My current todo list is:
- Clean up the code so that it is possible to add new analyses and steps.
- Implement a bin-method that takes care of the LD-problem.
- Add the ancestral allele analysis to the pipeline instead of doing that as a separate analysis afterwards.
- Make sure the ancestral analysis is correct...
- Do the Watson/Venter analysis only on ancestral alleles.
Things that have come to me during my time off. These might be good ideas, it is up to you to decide:
- Now that we are switching to a 300 kb "bin"-based method, using the reference panels in ALFRED seems like it could work better; even if we get many fewer SNPs there will still be many SNPs within each bin I suspect.
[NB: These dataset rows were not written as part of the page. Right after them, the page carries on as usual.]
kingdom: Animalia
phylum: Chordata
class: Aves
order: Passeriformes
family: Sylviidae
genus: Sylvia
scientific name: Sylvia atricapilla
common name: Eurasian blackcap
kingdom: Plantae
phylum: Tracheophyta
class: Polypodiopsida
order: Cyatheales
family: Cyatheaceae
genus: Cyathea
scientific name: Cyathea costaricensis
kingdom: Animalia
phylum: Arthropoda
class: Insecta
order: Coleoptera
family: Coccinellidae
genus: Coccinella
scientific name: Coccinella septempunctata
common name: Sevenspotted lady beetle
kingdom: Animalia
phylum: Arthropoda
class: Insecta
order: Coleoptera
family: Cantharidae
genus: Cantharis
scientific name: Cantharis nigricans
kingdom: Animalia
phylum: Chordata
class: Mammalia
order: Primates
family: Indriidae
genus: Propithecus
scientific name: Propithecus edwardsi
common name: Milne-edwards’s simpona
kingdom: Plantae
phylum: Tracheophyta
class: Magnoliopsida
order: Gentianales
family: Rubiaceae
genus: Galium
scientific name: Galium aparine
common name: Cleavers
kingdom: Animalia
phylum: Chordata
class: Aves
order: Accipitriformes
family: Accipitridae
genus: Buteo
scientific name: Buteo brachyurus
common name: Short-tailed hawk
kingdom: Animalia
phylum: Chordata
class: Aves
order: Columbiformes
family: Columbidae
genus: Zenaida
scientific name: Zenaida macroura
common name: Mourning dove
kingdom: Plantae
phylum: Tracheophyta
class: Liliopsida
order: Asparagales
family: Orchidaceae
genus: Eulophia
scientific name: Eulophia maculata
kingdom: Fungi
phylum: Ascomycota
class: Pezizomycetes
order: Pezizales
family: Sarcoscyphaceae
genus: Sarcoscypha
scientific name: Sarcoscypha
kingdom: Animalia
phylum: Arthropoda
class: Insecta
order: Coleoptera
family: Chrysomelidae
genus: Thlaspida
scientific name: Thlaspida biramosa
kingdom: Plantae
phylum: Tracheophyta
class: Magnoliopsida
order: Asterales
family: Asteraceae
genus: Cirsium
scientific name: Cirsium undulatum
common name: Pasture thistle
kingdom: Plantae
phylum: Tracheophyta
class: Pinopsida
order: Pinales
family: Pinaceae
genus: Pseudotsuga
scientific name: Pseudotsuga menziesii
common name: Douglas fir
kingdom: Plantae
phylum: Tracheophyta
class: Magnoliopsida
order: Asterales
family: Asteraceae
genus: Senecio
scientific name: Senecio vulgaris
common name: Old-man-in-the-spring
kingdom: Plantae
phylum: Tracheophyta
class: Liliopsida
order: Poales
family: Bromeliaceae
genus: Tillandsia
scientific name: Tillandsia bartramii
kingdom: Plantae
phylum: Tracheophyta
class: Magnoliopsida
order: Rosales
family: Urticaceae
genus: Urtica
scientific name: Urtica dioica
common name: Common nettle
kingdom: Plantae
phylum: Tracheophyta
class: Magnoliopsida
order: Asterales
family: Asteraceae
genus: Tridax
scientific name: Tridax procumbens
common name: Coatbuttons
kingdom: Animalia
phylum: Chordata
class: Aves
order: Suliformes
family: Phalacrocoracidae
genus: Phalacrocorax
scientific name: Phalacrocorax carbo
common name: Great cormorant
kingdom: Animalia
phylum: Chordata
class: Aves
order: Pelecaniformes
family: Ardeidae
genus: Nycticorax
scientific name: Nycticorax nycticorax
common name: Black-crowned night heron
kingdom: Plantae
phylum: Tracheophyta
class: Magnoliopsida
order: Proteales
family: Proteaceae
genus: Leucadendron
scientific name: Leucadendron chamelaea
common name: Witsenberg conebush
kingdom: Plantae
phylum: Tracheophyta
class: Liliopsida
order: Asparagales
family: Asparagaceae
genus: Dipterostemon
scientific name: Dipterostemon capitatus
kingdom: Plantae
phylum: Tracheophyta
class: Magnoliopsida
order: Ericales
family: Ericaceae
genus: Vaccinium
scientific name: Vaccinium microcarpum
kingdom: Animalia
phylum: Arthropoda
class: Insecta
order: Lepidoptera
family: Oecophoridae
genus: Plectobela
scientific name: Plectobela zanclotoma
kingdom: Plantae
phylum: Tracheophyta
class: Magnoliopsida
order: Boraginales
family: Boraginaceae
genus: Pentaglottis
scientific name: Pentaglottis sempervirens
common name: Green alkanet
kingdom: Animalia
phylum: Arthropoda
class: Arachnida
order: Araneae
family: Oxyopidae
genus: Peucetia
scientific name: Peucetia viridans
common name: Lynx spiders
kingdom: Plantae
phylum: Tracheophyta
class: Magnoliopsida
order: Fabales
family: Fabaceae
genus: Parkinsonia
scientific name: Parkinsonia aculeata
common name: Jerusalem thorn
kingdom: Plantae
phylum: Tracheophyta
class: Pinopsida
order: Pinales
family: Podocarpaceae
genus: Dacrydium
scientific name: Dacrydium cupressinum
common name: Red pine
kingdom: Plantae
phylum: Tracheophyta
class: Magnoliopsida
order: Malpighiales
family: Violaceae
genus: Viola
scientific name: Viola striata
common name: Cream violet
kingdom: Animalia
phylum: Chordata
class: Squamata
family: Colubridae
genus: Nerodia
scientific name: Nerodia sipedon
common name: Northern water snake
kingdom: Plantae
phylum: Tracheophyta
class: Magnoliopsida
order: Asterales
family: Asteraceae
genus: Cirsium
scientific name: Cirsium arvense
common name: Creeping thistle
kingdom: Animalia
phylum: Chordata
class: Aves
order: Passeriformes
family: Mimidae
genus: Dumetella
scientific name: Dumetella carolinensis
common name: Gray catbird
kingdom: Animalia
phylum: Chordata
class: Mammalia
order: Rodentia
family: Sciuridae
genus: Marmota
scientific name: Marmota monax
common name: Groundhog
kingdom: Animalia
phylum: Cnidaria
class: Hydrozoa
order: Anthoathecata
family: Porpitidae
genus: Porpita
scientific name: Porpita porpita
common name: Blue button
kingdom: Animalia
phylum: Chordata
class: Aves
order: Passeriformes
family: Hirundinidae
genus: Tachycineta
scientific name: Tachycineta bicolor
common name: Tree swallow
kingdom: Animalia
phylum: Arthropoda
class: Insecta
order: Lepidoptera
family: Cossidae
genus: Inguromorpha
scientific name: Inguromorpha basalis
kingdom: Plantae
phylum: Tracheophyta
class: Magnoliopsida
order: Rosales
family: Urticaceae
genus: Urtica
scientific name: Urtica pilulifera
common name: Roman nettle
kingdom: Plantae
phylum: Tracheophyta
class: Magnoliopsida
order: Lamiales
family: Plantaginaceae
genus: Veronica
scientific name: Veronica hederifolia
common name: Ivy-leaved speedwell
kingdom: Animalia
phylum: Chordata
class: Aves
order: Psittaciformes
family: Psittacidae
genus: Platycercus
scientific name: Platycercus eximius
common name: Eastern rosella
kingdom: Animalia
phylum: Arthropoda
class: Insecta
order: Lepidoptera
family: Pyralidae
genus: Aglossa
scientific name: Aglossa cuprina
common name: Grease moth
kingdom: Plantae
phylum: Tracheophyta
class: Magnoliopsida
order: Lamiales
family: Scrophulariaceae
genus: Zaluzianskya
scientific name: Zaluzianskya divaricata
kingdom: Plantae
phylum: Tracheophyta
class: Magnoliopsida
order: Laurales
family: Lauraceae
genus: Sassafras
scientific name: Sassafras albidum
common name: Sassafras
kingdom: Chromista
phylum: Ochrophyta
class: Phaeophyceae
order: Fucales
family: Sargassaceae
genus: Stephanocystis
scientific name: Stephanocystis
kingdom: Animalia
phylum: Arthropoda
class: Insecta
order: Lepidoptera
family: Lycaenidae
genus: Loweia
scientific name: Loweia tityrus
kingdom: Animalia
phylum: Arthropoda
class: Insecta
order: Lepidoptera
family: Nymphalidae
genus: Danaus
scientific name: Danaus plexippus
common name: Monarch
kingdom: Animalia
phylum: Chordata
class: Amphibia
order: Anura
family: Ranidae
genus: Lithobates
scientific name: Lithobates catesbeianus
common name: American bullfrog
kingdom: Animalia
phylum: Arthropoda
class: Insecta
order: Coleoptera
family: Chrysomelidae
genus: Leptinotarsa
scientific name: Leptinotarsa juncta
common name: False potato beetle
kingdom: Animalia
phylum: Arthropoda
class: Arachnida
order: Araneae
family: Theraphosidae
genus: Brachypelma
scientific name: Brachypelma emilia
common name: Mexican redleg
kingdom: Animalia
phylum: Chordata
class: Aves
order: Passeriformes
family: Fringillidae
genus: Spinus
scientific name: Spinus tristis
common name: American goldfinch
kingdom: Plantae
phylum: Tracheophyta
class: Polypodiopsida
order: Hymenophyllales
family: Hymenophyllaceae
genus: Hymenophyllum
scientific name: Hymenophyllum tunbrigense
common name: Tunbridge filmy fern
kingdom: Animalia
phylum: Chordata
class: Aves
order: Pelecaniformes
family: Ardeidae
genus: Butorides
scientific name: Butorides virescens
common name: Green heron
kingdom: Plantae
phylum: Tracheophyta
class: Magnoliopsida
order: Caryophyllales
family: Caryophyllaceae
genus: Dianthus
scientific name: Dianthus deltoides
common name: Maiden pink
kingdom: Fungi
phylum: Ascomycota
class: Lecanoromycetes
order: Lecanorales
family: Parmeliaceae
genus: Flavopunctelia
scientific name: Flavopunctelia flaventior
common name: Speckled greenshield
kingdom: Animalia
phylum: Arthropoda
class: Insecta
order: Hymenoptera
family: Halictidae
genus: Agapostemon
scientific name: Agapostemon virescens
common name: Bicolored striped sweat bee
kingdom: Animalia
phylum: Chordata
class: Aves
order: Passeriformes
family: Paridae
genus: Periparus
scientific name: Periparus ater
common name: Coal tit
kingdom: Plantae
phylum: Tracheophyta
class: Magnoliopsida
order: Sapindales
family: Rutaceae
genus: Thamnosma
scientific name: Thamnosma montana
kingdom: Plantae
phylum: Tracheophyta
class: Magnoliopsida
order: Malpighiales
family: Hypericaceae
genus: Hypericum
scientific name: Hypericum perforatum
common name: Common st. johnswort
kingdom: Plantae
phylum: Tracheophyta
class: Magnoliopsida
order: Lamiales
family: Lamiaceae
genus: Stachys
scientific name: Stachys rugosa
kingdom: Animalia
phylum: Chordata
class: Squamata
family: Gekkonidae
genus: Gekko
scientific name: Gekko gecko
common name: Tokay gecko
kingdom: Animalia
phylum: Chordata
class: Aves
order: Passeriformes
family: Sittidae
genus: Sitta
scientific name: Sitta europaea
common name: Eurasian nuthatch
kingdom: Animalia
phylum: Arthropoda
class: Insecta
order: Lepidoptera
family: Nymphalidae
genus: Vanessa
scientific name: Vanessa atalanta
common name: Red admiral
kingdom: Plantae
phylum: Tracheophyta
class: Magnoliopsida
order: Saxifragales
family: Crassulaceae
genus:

- What about using all SNPs with passable R2s, but weighting them somehow, so that a SNP with correlation 0.45 is used, but not given as much weight as one with an R2 of 0.9? I imagine this might give better signal; as we saw, the results were good for lower R2 SNPs too.
- Related to the last point; perhaps we should just count all plus and minus alleles in each 300kb-bin instead of looking much at R2?
- How about crowdfunding a programmer (not me; I am lacking time and energy, not money)*? There are plenty of blogs that might link to such a charity.
*Furthermore, your offer to pay was kind, but it would be a serious breach of ethics for me to use the school server to carry out analyses and then receive payment for it.